20. Have no idea why Boxing Day is called Boxing Day

*Quickly checks wikipedia*

So… you lot are good are telling me what I missed. So, what’d I miss?? What other weird stuff do English people do?

Hayley x

Ps – Special thanks to Explorista.nl and Anna Naomi Blogs for planting the seed for this post.

A Year of Blogging

So, it turns out that this Friday will see Bitterballenbruid.com’s first anniversary. I’ll be in England this weekend (woop woop) so no time to post then. I’ve only lived in the Netherlands for 6 months, so it seems weird that I’ve already been blogging for a year! It’s had its ups and downs! On the plus side, I only started it for myself – to use my time more productively when I was having problems sleeping – so the page views, follows, comments and likes have all been a surprise to me.

On the downside… there are times when I have no idea what to write, other times I have 20 posts in my head and don’t know which one to write first… and other times when I start a post and don’t finish it. (I must have at least 15 drafts sitting here all sad and unwanted.) #Firstworldproblems eh? But turning a year old does make you think about things: Is the blog going where I want it to? Have I found my niche yet? Shall I continue blogging? You see a lot of blogs fizzle out in a year (or less) and I can totally see why.

Who knows. We shall see. You’ve probably noticed I changed the theme, it felt like time for a little refresh. I would also like to blog more about Hilversum (and surrounding areas) because before I moved here I really struggled to find anything online. What else do you wanna see? More lists? More Dutch stuff? More posts about bitterballen? 😉

3 happy things to end…

1. I won the AngloINFO competition!! Thanks to those who voted!! I now get £100 A MONTH FOR A YEAR (!!) to spend at the British Corner Shop. Best prize EVER for an expat!

2. The weather is gorgeous this week! Look where I got to cycle on my lunch break yesterday!  Told you Hilversum is beautiful 🙂


Loosdrechtsebos, Hilversum

3. I have my 6th Dutch lesson tomorrow. It’s been going really well and the teacher even asked me if I wanted to try out the advanced course (I’m currently on the intermediate course.) What a geek! I decided not to though, because (due to my geekiness) I need to know all of the rules and grammar etc first… and the advanced course is only speaking. There’s no coursebook or structure like I have now in the intermediate lessons. If I make a mistake, I at least want to know why!

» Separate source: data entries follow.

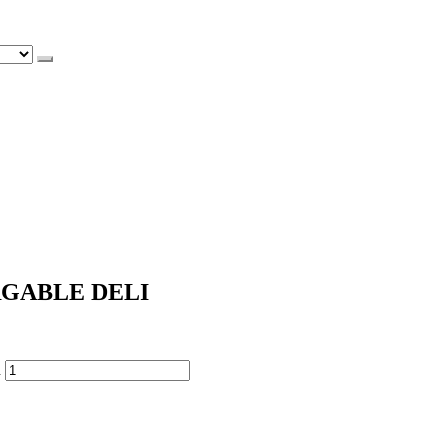
GABLE DELI
d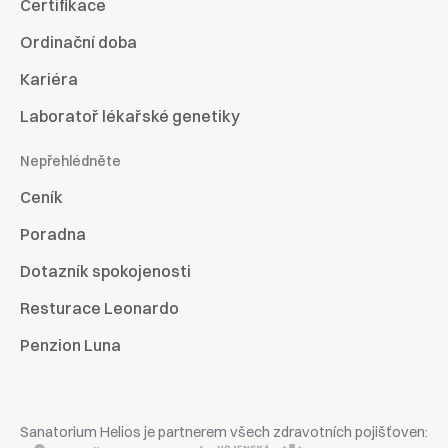
Certifikace
Ordinační doba
Kariéra
Laboratoř lékařské genetiky
Nepřehlédněte
Ceník
Poradna
Dotazník spokojenosti
Resturace Leonardo
Penzion Luna
Sanatorium Helios je partnerem všech zdravotních pojišťoven: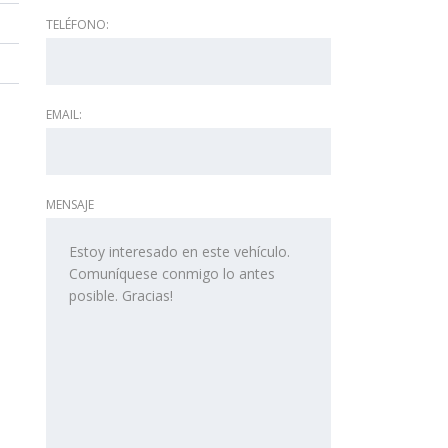
TELÉFONO:
EMAIL:
MENSAJE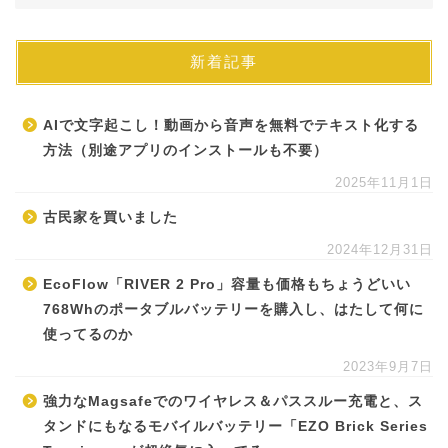
新着記事
AIで文字起こし！動画から音声を無料でテキスト化する
方法（別途アプリのインストールも不要）
2025年11月1日
古民家を買いました
2024年12月31日
EcoFlow「RIVER 2 Pro」容量も価格もちょうどいい
768Whのポータブルバッテリーを購入し、はたして何に
使ってるのか
2023年9月7日
強力なMagsafeでのワイヤレス＆パススルー充電と、ス
タンドにもなるモバイルバッテリー「EZO Brick Series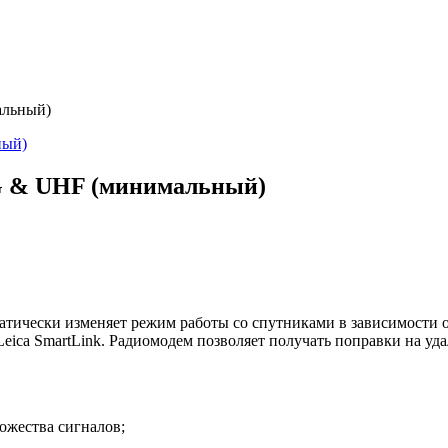
альный)
G & UHF (минимальный)
чески изменяет режим работы со спутниками в зависимости от
Leica SmartLink. Радиомодем позволяет получать поправки на уд
ожества сигналов;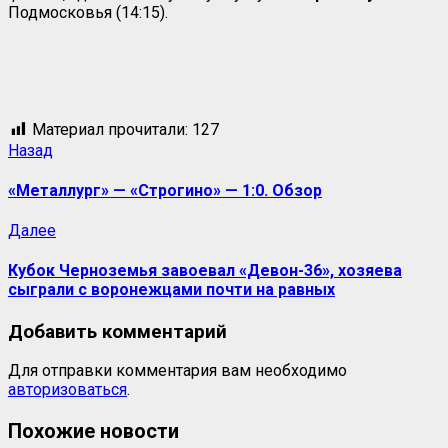
Подмосковья (14:15).
Материал прочитали:
127
Назад
«Металлург» — «Строгино» — 1:0. Обзор
Далее
Кубок Черноземья завоевал «Девон-36», хозяева
сыграли с воронежцами почти на равных
Добавить комментарий
Для отправки комментария вам необходимо
авторизоваться
.
Похожие новости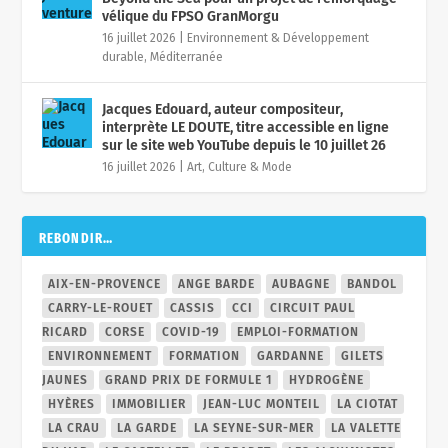
vélique du FPSO GranMorgu
16 juillet 2026
|
Environnement & Développement
durable
,
Méditerranée
Jacques Edouard, auteur compositeur,
interprète LE DOUTE, titre accessible en ligne
sur le site web YouTube depuis le 10 juillet 26
16 juillet 2026
|
Art, Culture & Mode
REBONDIR…
AIX-EN-PROVENCE
ANGE BARDE
AUBAGNE
BANDOL
CARRY-LE-ROUET
CASSIS
CCI
CIRCUIT PAUL
RICARD
CORSE
COVID-19
EMPLOI-FORMATION
ENVIRONNEMENT
FORMATION
GARDANNE
GILETS
JAUNES
GRAND PRIX DE FORMULE 1
HYDROGÈNE
HYÈRES
IMMOBILIER
JEAN-LUC MONTEIL
LA CIOTAT
LA CRAU
LA GARDE
LA SEYNE-SUR-MER
LA VALETTE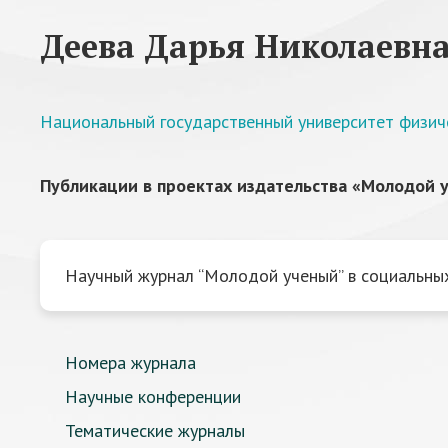
Деева Дарья Николаевн
Национальный государственный университет физичес
Публикации в проектах издательства «Молодой у
Научный журнал “Молодой ученый” в социальных
Номера журнала
Научные конференции
Тематические журналы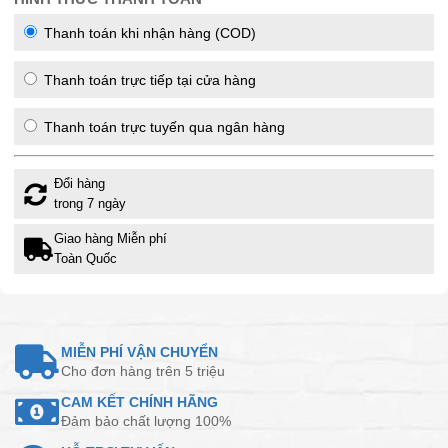
Thanh toán khi nhận hàng (COD)
Thanh toán trực tiếp tại cửa hàng
Thanh toán trực tuyến qua ngân hàng
Đổi hàng
trong 7 ngày
Giao hàng Miễn phí
Toàn Quốc
MIỄN PHÍ VẬN CHUYỂN
Cho đơn hàng trên 5 triệu
CAM KẾT CHÍNH HÃNG
Đảm bảo chất lượng 100%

3.a. Some Dutch friends taught me how difficult English pronunciation is at the weekend. I knew Dutchies had problems with our “th” as that sound doesn’t exist in Dutch… but check out this poem about English spelling and pronunciation: The Chaos by Dutchman Gerard Nolst Trenité. It certainly made me think twice and I’ll definitely complain 50% less about Dutch pronunciation from now on…

Hayley x

Welkom op Bitterballen Bruid

Welcome to Bitterballen Bruid!

Bruid = bride. Bitterballen = a delicious Dutch snack. They’re pretty hard to describe seeing as a Dutch person will tell you they’re filled with “ragout” – however ragout to us English folk is a French stew. (Either that, or you’ll think of the pasta sauce jars: Ragù!) The outside of bitterballen is breadcrumbs, think something like a potato croquet… but the inside is where the magic happens! It’s like a thick, creamy meat paste… sounds disgusting, tastes heavenly! They’re little round balls of deep-fried deliciousness, served with mustard. Normally I avoid anything deep-fried at all costs, but these are an exception. Don’t think about the calories or what’s inside them, just sit in the kroeg (pub) with a glass of Amstel, or if you’re a hater like me, een glaasje wijn (glass of wine) and enjoy!


© Takeaway / Wikimedia Commons / CC-BY-SA-3.0

I’ve been wanting to start a blog for ages, but just never got around to it. Excuses, excuses! But whilst on holiday in Thailand (lucky me!) the name Bitterballen Bruid just came to me. I talked to The Dutchie (aka my husband) about it and he liked it too, so here I am! The blog will mainly focus on being an English girl woman getting married in The Netherlands, learning the Dutch language and moving there… but having just returned from an epic 3 week trip to Bali and Thailand, I might have to squeeze some travel pics and stories in too!